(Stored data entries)
☆ ☆ ☆ ☆ ☆ ☆ ☆

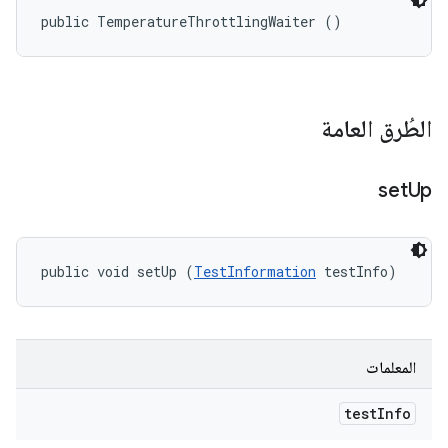
public TemperatureThrottlingWaiter ()
الطُرق العامة
set
Up
public void setUp (
TestInformation
 testInfo)
المعلمات
test
Info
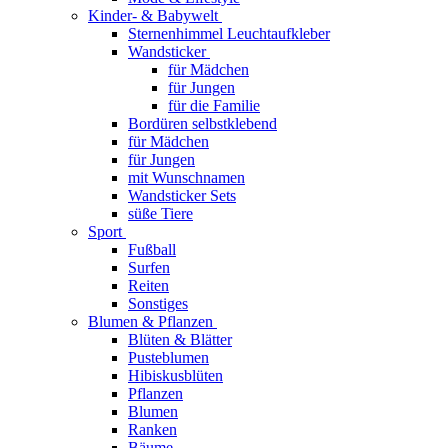
Kinder- & Babywelt
Sternenhimmel Leuchtaufkleber
Wandsticker
für Mädchen
für Jungen
für die Familie
Bordüren selbstklebend
für Mädchen
für Jungen
mit Wunschnamen
Wandsticker Sets
süße Tiere
Sport
Fußball
Surfen
Reiten
Sonstiges
Blumen & Pflanzen
Blüten & Blätter
Pusteblumen
Hibiskusblüten
Pflanzen
Blumen
Ranken
Bäume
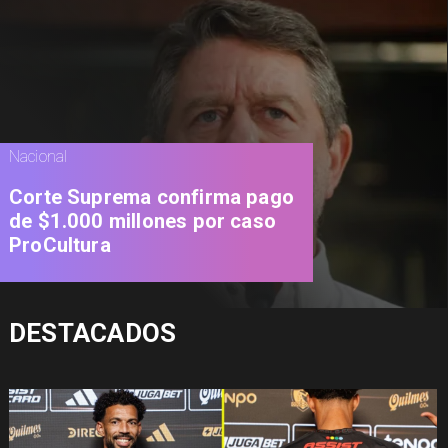
Nacional
Corte Suprema confirma pago
de $1.000 millones por caso
ProCultura
DESTACADOS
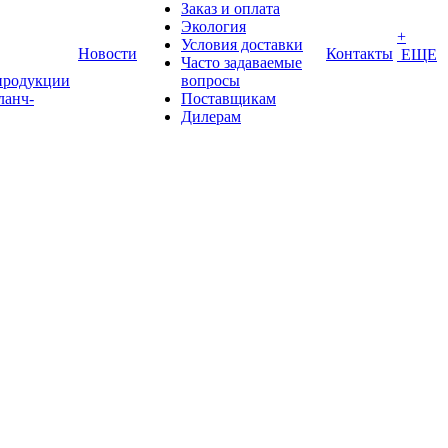
Заказ и оплата
Экология
+
Условия доставки
Новости
Контакты
ЕЩЕ
Часто задаваемые
продукции
вопросы
ланч-
Поставщикам
Дилерам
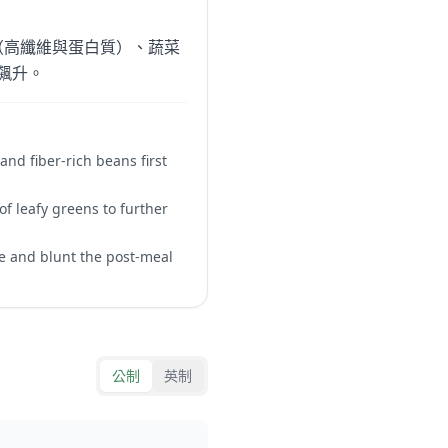
類（高纖維與蛋白質）、蔬菜
烈飆升。
nd fiber-rich beans first
of leafy greens to further
se and blunt the post-meal
公制
英制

☆ ☆ ☆ ☆ ☆ ☆ ☆

Work to be completed
Your copy should hold exactly the lines from the one with "Hibiskusblüten" through the end of the records, both included, and no pictures.

Final answer
Hibiskusblüten
Pflanzen
Blumen
Ranken
Bäume
Nacional
Corte Suprema confirma pago
de $1.000 millones por caso
ProCultura
DESTACADOS
Заказ и оплата
Экология
+
Условия доставки
Новости
Контакты
ЕЩЕ
Часто задаваемые
продукции
вопросы
ланч-
Поставщикам
Дилерам
類（高纖維與蛋白質）、蔬菜
烈飆升。
nd fiber-rich beans first
of leafy greens to further
se and blunt the post-meal
公制
英制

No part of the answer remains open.